## RECORDED DATA:

■ ■ ■ ■ ■ ■ ■

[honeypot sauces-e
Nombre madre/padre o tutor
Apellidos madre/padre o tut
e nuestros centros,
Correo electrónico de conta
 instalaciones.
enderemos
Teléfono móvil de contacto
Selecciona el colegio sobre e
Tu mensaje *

■ ■ ■ ■ ■ ■ ■

## WHAT TO DO:
All of the entries above are to be written out again exactly.

## WRITTEN SOLUTION:
[honeypot sauces-e
Nombre madre/padre o tutor
Apellidos madre/padre o tut
e nuestros centros,
Correo electrónico de conta
 instalaciones.
enderemos
Teléfono móvil de contacto
Selecciona el colegio sobre e
Tu mensaje *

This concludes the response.